Hewlett-Packard server customers might have a new expense to worry about for older ProLiant models: the company no longer gives away firmware updates to just anyone.
Instead, the update is available only if the machine is covered by a warranty or service contract. That's got some folks angry.
"I am really enraged by this action from HP," said Glen Drager, a school district network administrator, in a forum post at IT discussion site Spiceworks where others also complained. Among his reasons: hardware updates could become more expensive, buying used servers could become unwise, and it raises the price for keeping servers for long-term use.
But his first reason is simply that the firmware corrects problems that reflect HP's own product shortcomings, he said.
"Nine out of ten times I'm doing firmware upgrades to correct bugs that HP has discovered," he said. "How many notices of 'patch your controller or you might lose all your data' have we all seen? I have had problematic hardware that takes more than the normal 3-year warranty to actually be reasonably stable. Now I have to pay for the privilege of HP's corrections."
HP published a note on its server support pages that stated: "Starting February 2014, an active warranty or contract is required to access HP ProLiant Server firmware updates."
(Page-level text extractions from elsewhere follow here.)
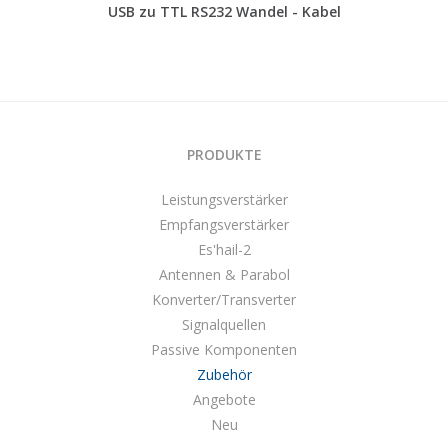
USB zu TTL RS232 Wandel - Kabel
PRODUKTE
Leistungsverstärker
Empfangsverstärker
Es'hail-2
Antennen & Parabol
Konverter/Transverter
Signalquellen
Passive Komponenten
Zubehör
Angebote
Neu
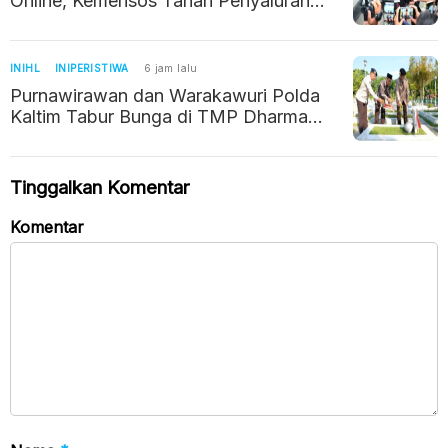
Online, Kemensos Tahan Penyaluran
hingga Verifikasi
INIHL
INIPERISTIWA
6 jam lalu
Purnawirawan dan Warakawuri Polda
Kaltim Tabur Bunga di TMP Dharma
Agung Balikpapan
Tinggalkan Komentar
Komentar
HP showed no signs of changing its policy. In a somewhat frosty statement responding to Drager's concerns, the company said:
HP has made significant investments in our intellectual capital to provide the best value and experience for our customers. We continue to offer a differentiated customer experience with our comprehensive support portfolio. HP, as an industry leader, is well positioned to provide reliable support services across the globe with HP's tools, trained engineers, and genuine certified parts. Only HP customers and authorized channel partners may download and use support materials.
But there was a bit more hope on the Spiceworks pages, too. First came word from Matt Hitt, a server product manager who said that he and Priscilla Jones, an HP social media ambassador, "have been sharing your postings and discussions on the topic with HP upper-level management.
"While HP is planning to implement these changes February 19, the voices of our customers (especially the Spiceheads) aren't going unnoticed," Hitt said. Added Jones, "We are your advocates."